Squirrels are ‘scatter hoarders’, making many small caches of food in various locations. They are known for their spacial memory, remembering where up to 1000 of these sites are. Food types are generally tree seeds, including many nuts, although they’ve been known to feast on fungi and tree bark as well. When food is scarce they will even turn carnivorous, eating insects, frogs, small birds, even other squirrels (!).
They are most well-known for feasting on nuts, however. In fact, their love of seeds started this post. While preparing to remove the lightning struck spruce, we noticed a large cache of spruce cones underneath the tree. Given a sudden abundance of a food source, a squirrel will make a temporary pile to await better burial and hiding later. Spruces were prosperous this year in cones, and if you’re a squirrel you can’t let a good thing go to waste. The seed of the spruce sits at the base of a seed scale, and each cone can have many scales. Squirrels seem to process the cones, flaking away the bracts to reach the seed, and then later burying the seeds for retrieval later.

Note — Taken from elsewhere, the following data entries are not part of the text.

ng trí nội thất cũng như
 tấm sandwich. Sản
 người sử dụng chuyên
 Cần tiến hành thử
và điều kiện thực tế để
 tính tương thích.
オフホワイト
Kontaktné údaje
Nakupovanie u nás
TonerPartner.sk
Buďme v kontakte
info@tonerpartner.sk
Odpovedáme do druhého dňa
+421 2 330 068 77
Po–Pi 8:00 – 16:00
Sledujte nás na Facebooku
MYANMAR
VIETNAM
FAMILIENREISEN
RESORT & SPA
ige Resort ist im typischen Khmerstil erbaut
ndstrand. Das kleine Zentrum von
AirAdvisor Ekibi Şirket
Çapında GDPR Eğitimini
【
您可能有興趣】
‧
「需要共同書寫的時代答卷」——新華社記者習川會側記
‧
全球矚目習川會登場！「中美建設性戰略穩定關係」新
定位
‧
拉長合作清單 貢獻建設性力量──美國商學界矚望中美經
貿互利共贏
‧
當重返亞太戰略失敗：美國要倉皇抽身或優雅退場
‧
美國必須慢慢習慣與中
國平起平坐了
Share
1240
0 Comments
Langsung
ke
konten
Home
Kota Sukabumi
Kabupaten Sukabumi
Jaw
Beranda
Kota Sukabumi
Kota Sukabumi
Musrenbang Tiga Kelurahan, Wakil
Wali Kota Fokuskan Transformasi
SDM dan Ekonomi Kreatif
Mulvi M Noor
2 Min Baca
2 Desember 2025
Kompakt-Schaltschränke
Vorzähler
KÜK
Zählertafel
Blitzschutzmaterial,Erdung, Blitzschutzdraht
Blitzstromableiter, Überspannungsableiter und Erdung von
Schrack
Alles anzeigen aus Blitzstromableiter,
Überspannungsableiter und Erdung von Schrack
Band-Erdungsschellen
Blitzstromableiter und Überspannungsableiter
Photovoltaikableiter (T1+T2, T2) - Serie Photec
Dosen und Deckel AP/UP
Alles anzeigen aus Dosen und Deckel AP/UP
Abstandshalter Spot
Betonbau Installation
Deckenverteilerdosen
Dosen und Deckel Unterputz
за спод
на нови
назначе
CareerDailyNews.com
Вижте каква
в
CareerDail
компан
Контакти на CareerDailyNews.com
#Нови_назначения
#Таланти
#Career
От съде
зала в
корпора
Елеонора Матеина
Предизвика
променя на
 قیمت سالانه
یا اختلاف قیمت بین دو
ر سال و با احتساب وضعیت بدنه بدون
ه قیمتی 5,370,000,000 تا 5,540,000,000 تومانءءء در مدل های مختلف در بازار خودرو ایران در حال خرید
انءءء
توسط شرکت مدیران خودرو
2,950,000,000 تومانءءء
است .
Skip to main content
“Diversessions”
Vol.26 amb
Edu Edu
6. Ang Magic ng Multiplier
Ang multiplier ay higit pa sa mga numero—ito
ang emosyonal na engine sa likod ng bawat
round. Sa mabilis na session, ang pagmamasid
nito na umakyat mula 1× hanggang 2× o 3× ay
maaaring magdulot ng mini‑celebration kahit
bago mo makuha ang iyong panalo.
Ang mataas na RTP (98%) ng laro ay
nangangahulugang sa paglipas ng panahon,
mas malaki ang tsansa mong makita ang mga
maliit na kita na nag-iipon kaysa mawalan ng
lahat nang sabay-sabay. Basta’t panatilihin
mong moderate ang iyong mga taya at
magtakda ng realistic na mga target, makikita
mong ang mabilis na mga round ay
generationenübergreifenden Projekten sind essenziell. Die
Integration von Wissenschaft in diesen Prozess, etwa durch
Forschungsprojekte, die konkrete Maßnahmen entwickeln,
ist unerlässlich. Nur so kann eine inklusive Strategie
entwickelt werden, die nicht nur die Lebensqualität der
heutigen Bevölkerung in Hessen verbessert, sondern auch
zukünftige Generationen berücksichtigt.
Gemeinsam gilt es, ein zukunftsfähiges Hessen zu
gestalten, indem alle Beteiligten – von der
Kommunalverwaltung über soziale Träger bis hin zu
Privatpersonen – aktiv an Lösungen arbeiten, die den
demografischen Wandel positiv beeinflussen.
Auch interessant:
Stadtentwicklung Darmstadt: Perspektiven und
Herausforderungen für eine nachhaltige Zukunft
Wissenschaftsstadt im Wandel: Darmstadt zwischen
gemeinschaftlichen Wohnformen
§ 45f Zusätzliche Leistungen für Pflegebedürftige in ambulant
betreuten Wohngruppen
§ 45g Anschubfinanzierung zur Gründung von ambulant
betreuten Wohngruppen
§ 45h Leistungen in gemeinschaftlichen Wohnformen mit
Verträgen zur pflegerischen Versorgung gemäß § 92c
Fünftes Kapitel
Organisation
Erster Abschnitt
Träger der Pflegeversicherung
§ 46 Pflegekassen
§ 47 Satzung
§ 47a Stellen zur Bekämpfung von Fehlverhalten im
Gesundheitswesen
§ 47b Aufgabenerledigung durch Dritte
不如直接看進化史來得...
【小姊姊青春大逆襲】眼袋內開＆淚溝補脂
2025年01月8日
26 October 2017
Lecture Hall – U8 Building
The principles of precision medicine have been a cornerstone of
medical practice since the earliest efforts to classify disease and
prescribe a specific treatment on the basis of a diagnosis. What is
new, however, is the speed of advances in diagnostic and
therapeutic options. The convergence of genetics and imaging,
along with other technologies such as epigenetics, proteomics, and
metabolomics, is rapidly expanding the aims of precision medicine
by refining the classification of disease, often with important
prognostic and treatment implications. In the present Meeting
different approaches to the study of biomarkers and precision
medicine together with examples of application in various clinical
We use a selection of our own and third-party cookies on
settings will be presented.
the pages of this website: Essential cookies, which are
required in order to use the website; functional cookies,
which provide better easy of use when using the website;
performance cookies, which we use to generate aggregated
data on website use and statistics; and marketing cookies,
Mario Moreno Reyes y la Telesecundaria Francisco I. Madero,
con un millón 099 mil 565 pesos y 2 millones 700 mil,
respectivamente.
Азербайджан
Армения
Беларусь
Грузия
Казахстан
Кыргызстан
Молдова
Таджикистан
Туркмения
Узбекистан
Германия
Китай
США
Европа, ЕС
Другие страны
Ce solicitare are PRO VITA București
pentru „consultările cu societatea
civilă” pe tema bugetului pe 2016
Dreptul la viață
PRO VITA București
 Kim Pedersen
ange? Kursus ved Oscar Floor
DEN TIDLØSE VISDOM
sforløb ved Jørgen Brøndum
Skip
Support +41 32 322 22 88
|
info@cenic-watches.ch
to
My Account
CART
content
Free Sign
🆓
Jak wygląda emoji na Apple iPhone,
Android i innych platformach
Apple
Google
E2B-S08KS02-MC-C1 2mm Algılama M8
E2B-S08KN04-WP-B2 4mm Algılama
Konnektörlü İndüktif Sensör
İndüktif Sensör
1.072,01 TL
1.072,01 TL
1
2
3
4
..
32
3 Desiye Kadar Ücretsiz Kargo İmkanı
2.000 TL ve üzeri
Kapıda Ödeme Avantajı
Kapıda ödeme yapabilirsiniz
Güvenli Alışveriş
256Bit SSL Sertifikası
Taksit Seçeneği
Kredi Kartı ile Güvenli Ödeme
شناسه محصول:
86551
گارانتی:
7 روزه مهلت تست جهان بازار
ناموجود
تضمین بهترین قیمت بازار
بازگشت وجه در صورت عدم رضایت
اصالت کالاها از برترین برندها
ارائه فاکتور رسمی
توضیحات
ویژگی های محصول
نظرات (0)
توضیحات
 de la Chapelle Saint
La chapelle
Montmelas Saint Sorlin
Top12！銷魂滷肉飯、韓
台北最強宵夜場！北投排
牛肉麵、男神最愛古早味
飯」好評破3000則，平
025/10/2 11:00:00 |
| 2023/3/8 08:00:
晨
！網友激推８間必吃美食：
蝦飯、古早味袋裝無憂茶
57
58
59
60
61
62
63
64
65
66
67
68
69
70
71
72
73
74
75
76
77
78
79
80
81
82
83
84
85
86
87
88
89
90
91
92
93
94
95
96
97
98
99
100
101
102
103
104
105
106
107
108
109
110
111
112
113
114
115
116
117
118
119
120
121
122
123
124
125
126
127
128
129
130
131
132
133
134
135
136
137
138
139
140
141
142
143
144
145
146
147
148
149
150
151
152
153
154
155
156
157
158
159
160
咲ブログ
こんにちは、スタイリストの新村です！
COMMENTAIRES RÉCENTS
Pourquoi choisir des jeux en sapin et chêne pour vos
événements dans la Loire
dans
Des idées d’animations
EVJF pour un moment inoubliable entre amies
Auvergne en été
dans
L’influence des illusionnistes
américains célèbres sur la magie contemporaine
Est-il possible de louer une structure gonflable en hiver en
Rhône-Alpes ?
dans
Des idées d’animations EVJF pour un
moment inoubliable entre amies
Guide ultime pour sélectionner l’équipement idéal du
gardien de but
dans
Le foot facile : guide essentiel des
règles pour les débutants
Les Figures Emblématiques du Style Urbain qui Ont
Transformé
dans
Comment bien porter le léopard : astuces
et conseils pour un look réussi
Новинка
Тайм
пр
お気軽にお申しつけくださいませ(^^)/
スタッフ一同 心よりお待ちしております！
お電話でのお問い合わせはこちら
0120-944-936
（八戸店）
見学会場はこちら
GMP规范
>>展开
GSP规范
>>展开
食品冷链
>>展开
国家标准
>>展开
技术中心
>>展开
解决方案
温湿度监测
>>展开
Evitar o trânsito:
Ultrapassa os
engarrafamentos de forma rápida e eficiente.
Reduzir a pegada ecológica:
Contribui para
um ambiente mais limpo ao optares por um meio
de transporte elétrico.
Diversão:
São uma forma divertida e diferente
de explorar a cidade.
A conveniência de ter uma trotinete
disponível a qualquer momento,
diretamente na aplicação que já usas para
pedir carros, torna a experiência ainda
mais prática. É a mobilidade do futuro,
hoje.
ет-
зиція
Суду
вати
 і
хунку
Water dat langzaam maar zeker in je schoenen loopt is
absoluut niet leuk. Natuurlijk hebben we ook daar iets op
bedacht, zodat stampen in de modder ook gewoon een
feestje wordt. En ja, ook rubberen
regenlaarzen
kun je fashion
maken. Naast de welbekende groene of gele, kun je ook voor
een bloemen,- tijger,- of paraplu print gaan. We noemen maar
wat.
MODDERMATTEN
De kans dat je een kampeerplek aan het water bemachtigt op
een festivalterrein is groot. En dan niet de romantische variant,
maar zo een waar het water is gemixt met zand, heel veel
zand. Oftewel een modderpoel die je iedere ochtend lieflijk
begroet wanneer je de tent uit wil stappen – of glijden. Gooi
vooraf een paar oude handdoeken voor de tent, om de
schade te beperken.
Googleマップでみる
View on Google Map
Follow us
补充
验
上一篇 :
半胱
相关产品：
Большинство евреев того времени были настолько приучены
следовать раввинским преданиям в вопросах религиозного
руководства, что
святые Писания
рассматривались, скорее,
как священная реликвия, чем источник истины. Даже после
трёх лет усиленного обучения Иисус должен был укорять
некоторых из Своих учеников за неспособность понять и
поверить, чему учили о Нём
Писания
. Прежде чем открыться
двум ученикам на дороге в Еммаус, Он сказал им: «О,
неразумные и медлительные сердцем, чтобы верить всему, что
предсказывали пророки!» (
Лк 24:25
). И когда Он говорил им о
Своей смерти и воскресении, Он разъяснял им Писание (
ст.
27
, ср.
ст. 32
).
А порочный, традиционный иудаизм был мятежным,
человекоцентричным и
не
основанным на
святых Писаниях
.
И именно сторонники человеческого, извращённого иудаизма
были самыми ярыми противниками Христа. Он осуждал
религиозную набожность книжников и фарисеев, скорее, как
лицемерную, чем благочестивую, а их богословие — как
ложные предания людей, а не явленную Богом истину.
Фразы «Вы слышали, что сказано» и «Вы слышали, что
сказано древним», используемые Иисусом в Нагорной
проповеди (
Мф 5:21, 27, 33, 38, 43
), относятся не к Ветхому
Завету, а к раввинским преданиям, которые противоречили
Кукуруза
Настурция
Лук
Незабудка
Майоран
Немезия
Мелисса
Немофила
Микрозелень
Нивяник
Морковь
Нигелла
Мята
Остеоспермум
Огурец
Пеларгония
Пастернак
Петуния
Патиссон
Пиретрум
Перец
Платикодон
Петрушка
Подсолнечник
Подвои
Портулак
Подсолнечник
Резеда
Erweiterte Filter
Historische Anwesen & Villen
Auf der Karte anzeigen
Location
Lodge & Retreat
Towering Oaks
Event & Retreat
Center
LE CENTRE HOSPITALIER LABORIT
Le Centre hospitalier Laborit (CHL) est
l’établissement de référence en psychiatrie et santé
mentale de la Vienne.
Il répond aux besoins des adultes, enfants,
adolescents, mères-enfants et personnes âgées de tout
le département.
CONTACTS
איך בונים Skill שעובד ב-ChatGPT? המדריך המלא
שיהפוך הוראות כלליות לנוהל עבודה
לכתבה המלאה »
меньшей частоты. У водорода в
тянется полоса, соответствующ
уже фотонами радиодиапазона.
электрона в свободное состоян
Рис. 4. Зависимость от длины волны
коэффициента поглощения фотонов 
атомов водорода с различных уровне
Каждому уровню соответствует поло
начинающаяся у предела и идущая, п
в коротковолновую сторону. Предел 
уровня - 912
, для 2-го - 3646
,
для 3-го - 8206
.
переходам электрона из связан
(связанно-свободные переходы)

If I were a squirrel, though, I’d be waiting for acorns. A good source of protein, their size is probably a meal unto itself. While humans don’t like the bitter tannins found in many acorns, the squirrel doesn’t seem to mind.
I remember my first fall here at Middlebury, and thinking our Red oaks had a terrible disease. The ends of the branches, the new growth, would lie scattered about the base of the tree. Dan Celik, custodial supervisor extraordinaire, has noticed the same thing, and took pictures for the blog. Squirrels, even though they have a brain the size of a small walnut, aren’t too dumb. They go to the end of an oak branch, and gnaw with their teeth until the end falls to the ground, where they can easily and quickly harvest the bundle of acorns attached.